Last week’s news also got me thinking about other similarities between the two deals.  Much like Nest at the time, Anova was the leading independent startup in a nascent but fast-emerging connected home market, and so their acquisition by a deep-pocketed and established player helps to validate their market just as Google’s acquisition of Nest validated the smart home.

Which naturally leads one to ask, “Does that make Anova deal the Google-Nest of the smart kitchen?”

The answer to that question is yes…and no. In other words, it’s a bit complicated.

In the way of similarities, both Anova and Nest were experiencing fast growth. Anova saw its sales double year over year in 2016 and is on the verge of a million customers in the first half of 2017, while Nest hit the million customer market just around the time of acquisition.

Both deals also came at a time when awareness of their specific markets – smart home and smart kitchen – was starting to seep into the broader consciousness of the early mass market.

And of course, both made connected products with really high levels of consumer satisfaction.

But there are some big differences, perhaps the biggest of which being the types of companies who acquired them.

Yes, both were deep-pocketed suitors, but Google and Electrolux are very different types of businesses with different motivations. For Google, their core business is data and information. Sure, they have dreams of a growing hardware business, but these efforts, including their more recent Google Home product, is often motivated by a desire to further their ability to gather and distribute information to consumers in new and interesting ways.

As the world’s second-largest home appliance maker, Electrolux’s business – and motivations – are much more transparent: With the acquisition of Anova, they now have a new precision cooking hardware line they can sell. Anova and other early precision cooking companies proved this is a legitimate segment and Electrolux now has the opportunity to enter this market in a big way.

But perhaps the biggest difference between the two acquirers is their platform motivations.  Google clearly had platform aspirations with the acquisition of Nest, who’s technology they saw as the foundation for not only more of their own products, but as a platform around which they could offer to the broader industry to build third party products. Sure, the long and complicated story of Nest post-acquisition and the rise of newer approaches such as Amazon’s Alexa have changed the calculus a bit for Google and everyone else, but there’s no question that was the original vision.

For Electrolux, it’s clear they envision Anova’s product line as the foundation for more precision cooking and smart cooking products. And as is often the case when an established company buys a fast-growing startup, I could also see them trying to instill Anova’s innovation-centric startup culture and even let their newly acquired team take the lead on some of those efforts. But Anova’s precision cooking products are not a platform in the same way Nest products are a platform, nor were they intended to be, which is fine because Electrolux is not a platform company in the same way Google is a platform company.
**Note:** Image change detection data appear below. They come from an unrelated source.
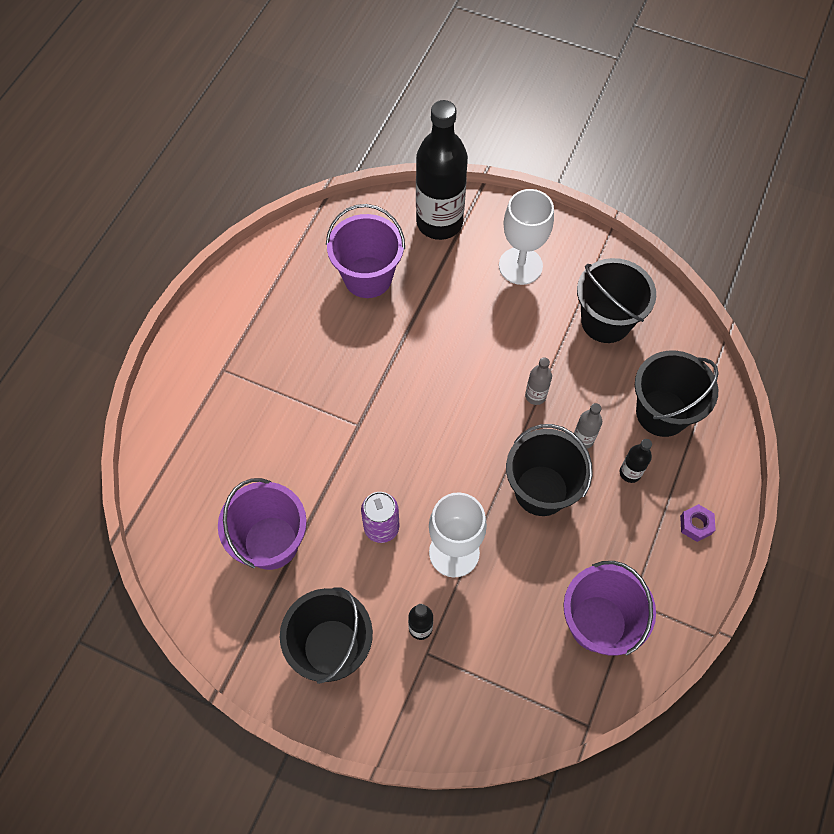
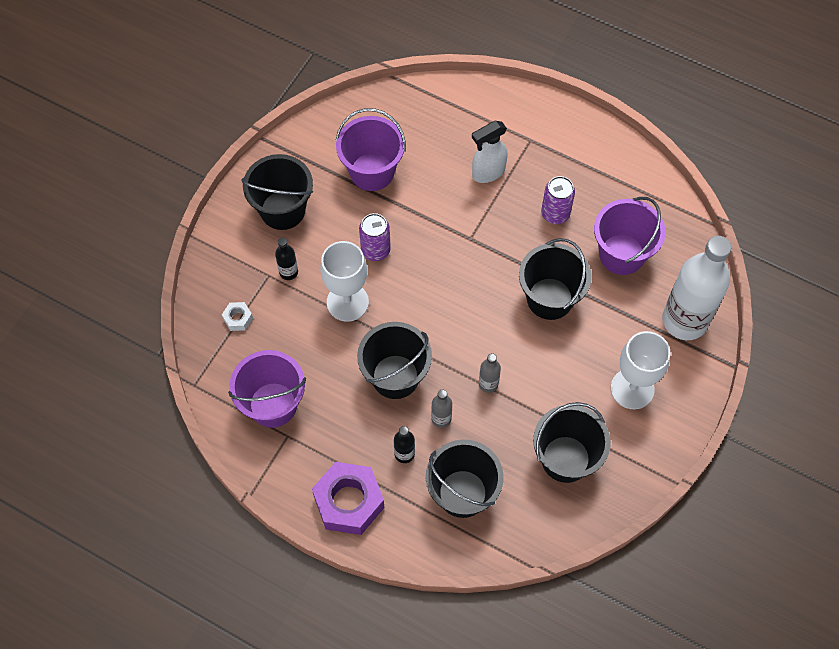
camera: 95 degrees right, 0 degrees up
black bottle [416,100,468,240] -> white bottle [662,236,731,340]
purple nut [680,504,716,542] -> purple nut [312,462,384,535], size x2.25
none -> white nut [222,302,253,331]
none -> white spray bottle [472,121,508,183]
none -> black bucket [519,238,592,320]
none -> purple can [541,176,575,224]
There are other important differences. Valuations are much different today than in 2014. Hardware startups are not getting the same multiples we saw in early 2014.  And while Steve Svajian and Anova’s team are hugely capable, Google paid a premium to get an exec team led by industry legend Tony Fadell, recognized as the father of the iPod, the previous decade’s defining consumer hardware product. And while Anova has certainly filed for patents for innovation related to its immersion circulators, Nest’s IP portfolio was fairly broad in the area of the smart home.

In summary, while these deals have some similarities, in the end, the acquiring companies had very different visions and motivations. Google’s platform-centric vision of the world meant Nest’s technology would soon be positioned as a de facto standard around which the industry choose to coalesce, while Anova’s technology will serve as a platform for a company of one – Electrolux – to launch themselves into the smart, precision cooking market.